Unless you need variable speed, I would not advise a VFD. What you have will work fine, as is. Just replacing the light switches with motor rated relays and a decent enclosure are my only concerns. A "3 wire start" would be a nice addition. And a relay for the kicker should you opt to add one. And, very important, decent insulation on the motor leads. But truth be known, I think you had already seen that. . .

.
 
It looks like your setup is missing a capacitor to be a proper static converter circuit.
staticconverter.gif
I got that schematic from: a http://www.waterfront-woods.com/Articles/phaseconverter.htm
It was one of the articles I referenced when I did My RPC build, lots of info there and links other builds as well.

I also recommend giving a RPC serious consideration for this application.

To answer your question
"If I measure the draw with this SPC config running should I make that 2/3's adjustment"
That's a good question and I'm not absolutely sure of the answer but my thoughts are yes, if the motor is only putting out 2/3s the HP it will only draw the respective current. Also, the motor will only draw the its maximum current when under load, putting out its full horsepower.
 
The drawing was quite well done. Your "chicken scratching" would have been fine. As a rotary converter, it is one as is. The only difference between what you have and a true rotary is the capacitor(s). And the switches. . . The capacitors would be split, one for "run", the other as a "kicker" or starting cap. The absolute values will vary from motor to motor so I can't advise what value to use.

Unless you need variable speed, I would not advise a VFD. What you have will work fine, as is. Just replacing the light switches with motor rated relays and a decent enclosure are my only concerns. A "3 wire start" would be a nice addition. And a relay for the kicker should you opt to add one. And, very important, decent insulation on the motor leads.
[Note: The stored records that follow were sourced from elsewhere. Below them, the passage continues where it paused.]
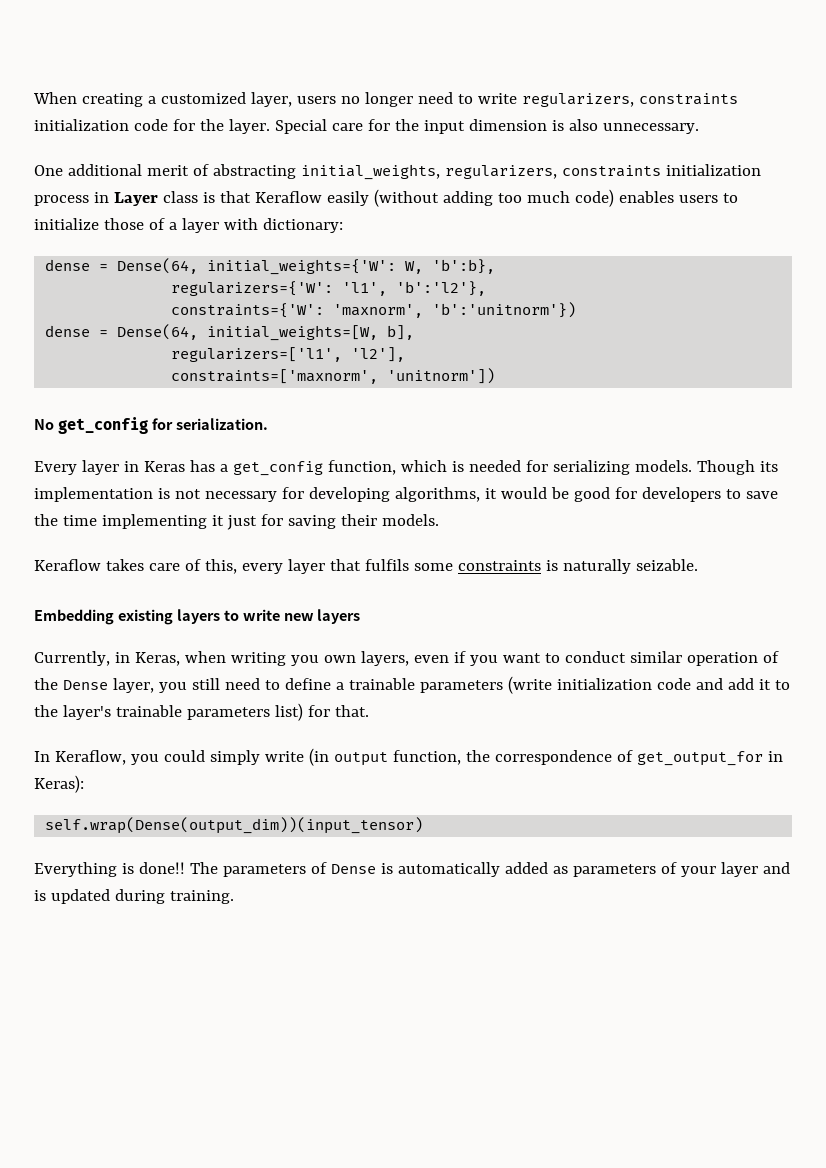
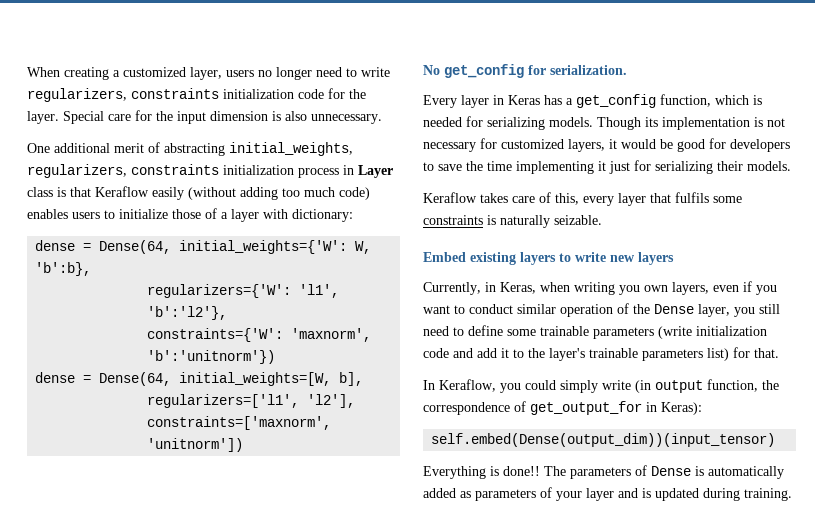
[308,487,480,502] developing algorithms, -> [501,139,605,152] customized layers,
[287,515,336,529] saving -> [655,161,713,174] serializing
[34,609,114,625] Embedding -> [423,252,466,262] Embed
[335,682,344,690] a -> [507,329,536,336] some
[45,817,424,834] self.wrap(Dense(output_dim))(input_tensor) -> [431,433,776,447] self.embed(Dense(output_dim))(input_tensor)

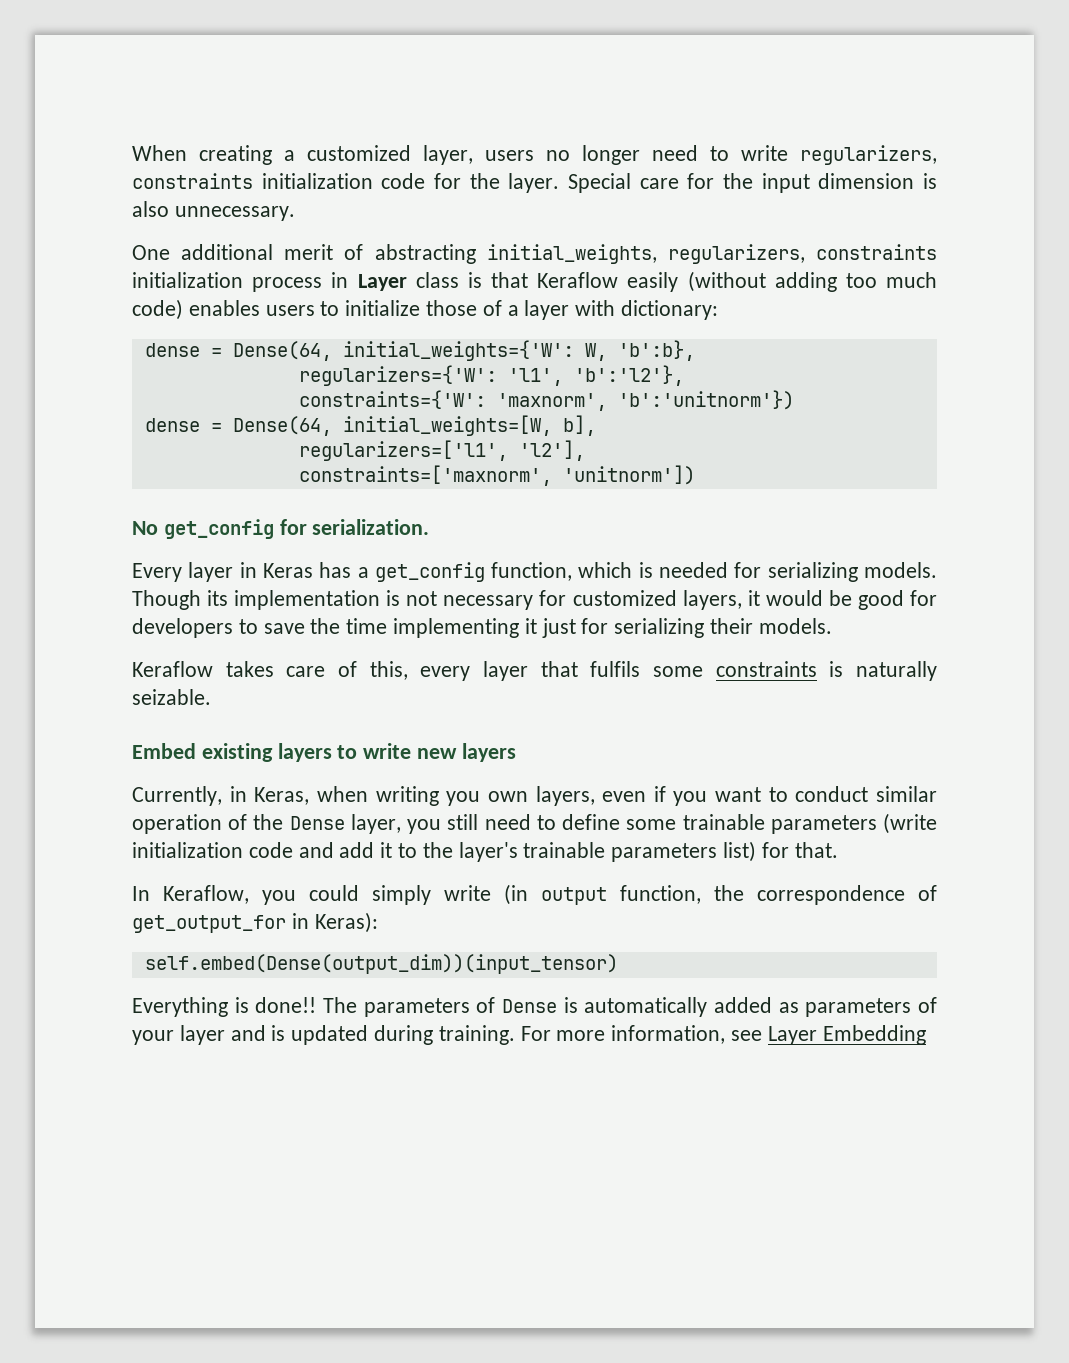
(792, 494) none -> [520,1025,926,1045] For more information, see Layer Embedding

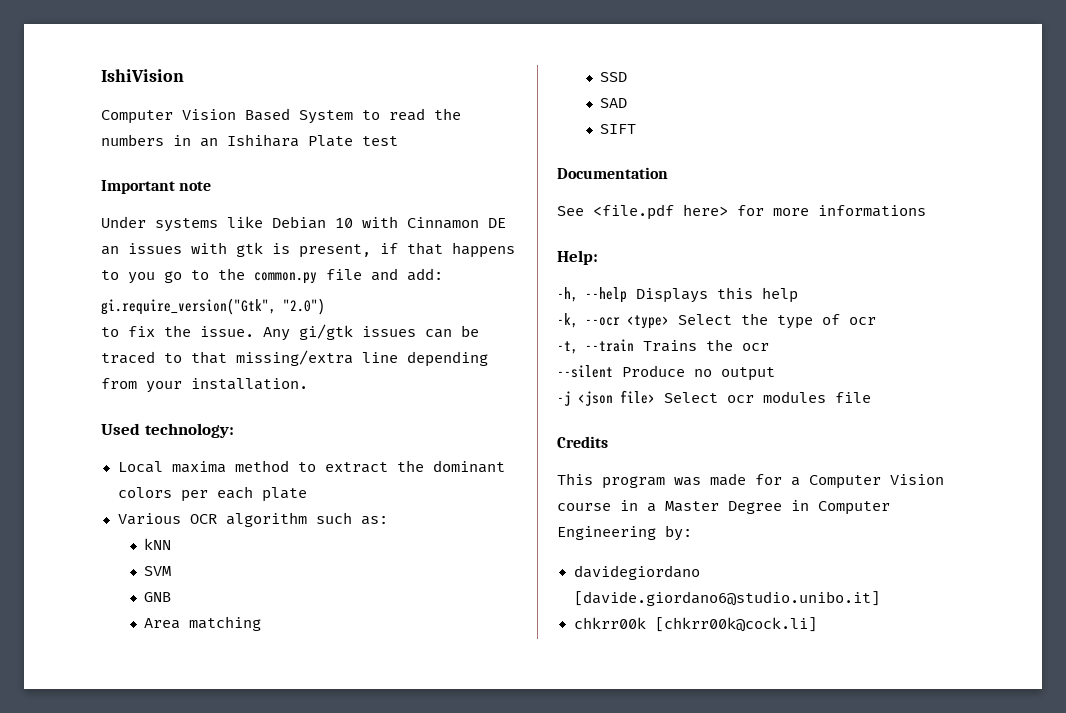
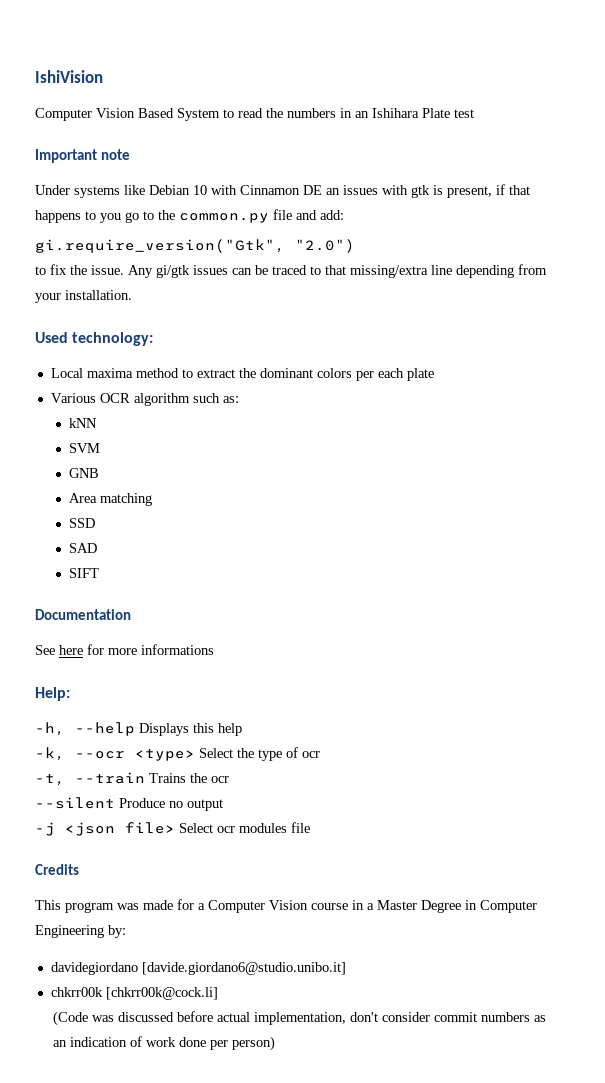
[593,204,728,220] <file.pdf here> -> [59,645,83,655] here
(817, 624) none -> [53,1011,547,1026] [53,1036,276,1051] // (Code was discussed before actual implementation, don't consider commit numbers as an indication of work done per person)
But truth be known, I think you had already seen that. . .

.
Thanks again for the wealth of knowledge you've shared. I think for now I will redo the wiring to be safer (fix connectors, replace switches, etc) but leave it as-is while I get to know this tool.

Everyone recommending the RPC - I hear you, just not something I can swing at the moment unfortunately.

Hopefully some first grinds soon! Appreciate everyone's help and input here.
 
One last addendum for historical purposes. I found this advertisement (https://mycompanies.fandom.com/wiki/Abrasive_Machine_Tool_Company) and it lists / shows the No. 3, and states "When equipped with motor drive, the machine is furnished complete ready for connecting feed wires. A one and a half horse power constant speed motor is used."